Jisung blushes and looks down at his shoes, “what, you don’t sit in my room and watch what I’m doing all day?” he asks the floor.

If Hyunjin still had skin and flowing blood, he’s sure he would be blushing, too.

“Not when your door is locked,” he says, voice small, “I figure that’s a clear signal that you want privacy, right?”

Jisung looks up at him with a smile. “Such a considerate ghost,” he says.

Hyunjin shrugs both shoulders now, “it’s the least I can do. I live here rent free.”

Jisung’s smile turns into a line as he takes a deep breath, “I have really bad social anxiety. Like, insanely bad social anxiety. New people make me anxious to a point where I panic but my panic makes me act like an asshole, so I try to avoid them. Changbin and Felix have been my friends since we were in grade school, so I’m fine around them. I just…feel too much around new people. So I do school and work and mostly everything from home.”

The way he explains it all sounds rehearsed to Hyunjin’s ears, like he's had to explain this over and over to too many people. Hyunjin feels that feeling again, his phantom heart aching for this living boy that is afraid to live.

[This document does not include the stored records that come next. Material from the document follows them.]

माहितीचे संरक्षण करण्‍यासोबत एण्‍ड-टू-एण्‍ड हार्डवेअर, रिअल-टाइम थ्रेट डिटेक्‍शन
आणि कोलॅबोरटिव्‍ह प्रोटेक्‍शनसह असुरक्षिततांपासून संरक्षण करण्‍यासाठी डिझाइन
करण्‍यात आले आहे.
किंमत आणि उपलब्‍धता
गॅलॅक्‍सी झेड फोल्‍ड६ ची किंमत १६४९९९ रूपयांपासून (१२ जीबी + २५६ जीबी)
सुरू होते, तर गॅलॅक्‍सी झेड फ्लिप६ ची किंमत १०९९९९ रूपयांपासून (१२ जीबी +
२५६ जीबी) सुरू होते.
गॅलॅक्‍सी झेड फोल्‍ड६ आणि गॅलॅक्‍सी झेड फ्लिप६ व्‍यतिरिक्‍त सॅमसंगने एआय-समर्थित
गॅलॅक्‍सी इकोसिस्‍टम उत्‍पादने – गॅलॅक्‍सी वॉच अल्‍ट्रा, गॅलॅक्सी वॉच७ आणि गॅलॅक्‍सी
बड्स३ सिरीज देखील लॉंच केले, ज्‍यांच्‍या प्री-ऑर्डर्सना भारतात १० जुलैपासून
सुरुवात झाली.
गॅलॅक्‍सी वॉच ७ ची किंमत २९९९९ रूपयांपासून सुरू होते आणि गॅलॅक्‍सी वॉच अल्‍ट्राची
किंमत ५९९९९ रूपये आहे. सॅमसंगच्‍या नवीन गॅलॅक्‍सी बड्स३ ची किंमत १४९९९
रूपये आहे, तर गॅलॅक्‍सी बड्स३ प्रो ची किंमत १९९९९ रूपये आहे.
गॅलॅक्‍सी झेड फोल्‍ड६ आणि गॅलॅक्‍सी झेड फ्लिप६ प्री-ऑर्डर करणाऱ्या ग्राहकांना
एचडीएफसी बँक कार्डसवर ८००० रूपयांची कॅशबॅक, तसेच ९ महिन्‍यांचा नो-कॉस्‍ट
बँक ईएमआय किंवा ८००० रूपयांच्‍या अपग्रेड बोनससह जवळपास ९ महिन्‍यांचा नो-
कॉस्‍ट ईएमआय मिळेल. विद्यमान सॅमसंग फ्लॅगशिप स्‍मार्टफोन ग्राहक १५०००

“I’m sorry that’s happening to you,” Hyunjin says sadly.

Jisung puts on a nonchalant grin then, “Ah, it’s fine. I’m used to it now,” he echoes.

“But,” he says, his tone suggestive.

“But?” Hyunjin asks.

“If you want to keep me company more often, you can?” Jisung says. It sounds more like a question than a statement.

“Are you sure?” Hyunjin asks. He doesn’t want to become a nuisance. He can’t even bring himself to think about what would become of him if he drove Jisung away or worse, made him want to figure out a way to drive Hyunjin and his friends away.

“I think we’re both lonely,” Jisung says plainly, “I mean, I am. Sometimes.” He pauses, looks up to the ceiling, “that’s a lie. Most times. And I like your company.”

Hyunjin’s chest stirs. “I like your company, too.”

“Then it’s settled!” Jisung says with a clap, “you can hang out in my room anytime. Also, can you please tell Minho to lay off? He’s got my dog losing fur in patches and I think Yongbok has started wetting the bed again.”

Hyunjin winces, “I’m so sorry. Me and Chan both keep telling him to stop but he’s hard to reason with on a good day. I’ll try again whenever I see him.”

Jisung frowns, “is he not here right now?”

“Not in this room, no,” Hyunjin answers. He pauses for a moment and checks the house, mentally calling out to his troublemaking friend, “I think he’s in the basement. Someone’s doing laundry and he’s trying to mix reds with whites without them noticing.”

“Fuck,” Jisung mumbles, “his doboks. I gotta go.”

Hyunjin’s eyes widen as he watches Jisung run over to the hatch in the floor, throwing it open and starting his descent. When it’s just his head poking out of the hole, he looks back to Hyunjin with apologetic eyes.

“Please don’t hide from me again,” he says, “made me feel kind of crazy. I’ll see you later?”

Hyunjin just nods and tries not to think too hard about the faint thuds he’s feeling in his hollow chest.

Jisung nods back and climbs down without closing the hatch behind him. From a distance away, Hyunjin hears him yell,

“Yongbok-ah! Do not start the washer!”

Hyunjin’s phantom heart continues its ghost march.